Our findings suggest that PF may not improve following LVAD implantation. However, lung diffusing capacity appears to be a significant predictor of survival in patients with LVADs. Information is lacking for determining alterations in PF and pressure in HF following LVAD implantation. Therefore, these important findings are hypothesis generating for further prospective physiological studies.

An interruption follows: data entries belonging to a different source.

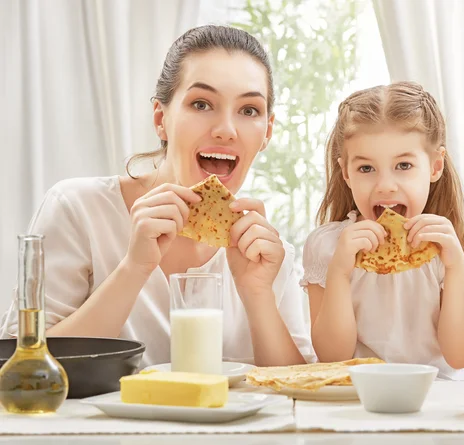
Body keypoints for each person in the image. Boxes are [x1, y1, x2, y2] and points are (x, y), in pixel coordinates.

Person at [1, 25, 315, 368]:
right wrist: (134, 268)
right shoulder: (79, 209)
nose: (226, 129)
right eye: (201, 103)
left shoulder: (268, 254)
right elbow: (23, 369)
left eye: (249, 110)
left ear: (266, 132)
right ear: (161, 119)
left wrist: (258, 295)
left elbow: (296, 396)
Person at [301, 82, 464, 379]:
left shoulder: (444, 245)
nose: (385, 185)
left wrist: (455, 267)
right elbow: (333, 357)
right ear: (346, 172)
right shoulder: (328, 246)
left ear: (435, 166)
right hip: (359, 397)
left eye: (403, 165)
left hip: (434, 396)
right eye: (366, 169)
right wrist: (339, 272)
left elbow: (461, 356)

The alveolar‐capillary interface and bronchial circulation are particularly susceptible to the alterations in blood flow and pressure characteristics of the LVAD population. The described functional changes may be associated with complex pulmonary vascular and cardiac changes, including right ventricular function after LVAD implantation and potential alterations of the alveolar‐capillary membrane. We believe these data are important for generation of hypotheses for prospective studies, because studies have not been performed on alterations in breathing mechanics, the gas exchange after LVAD placement, and the association with right ventricular and LV function after LVAD implantation. As a result, a profound understanding of relationships between pulmonary vascular circulation and lung function changes in the LVAD setting could contribute to protection of function in the lung exposed to CF and potentially add to optimization of this therapy in the future. Clinical interpretations of PFTs in the LVAD population must be interpreted with caution until more studies provide solid evidence for clinical outcomes.

Conflict of interest

None declared.

Funding

This study was supported by the Mayo Clinic Cardiovascular Prospective Project Award and the National Institutes of Health grant HL71478 (B.D.J.). Mayo Clinic does not endorse specific products or services included in this article. The content is solely the responsibility of the authors and does not necessarily represent the official views of the National Institutes of Health.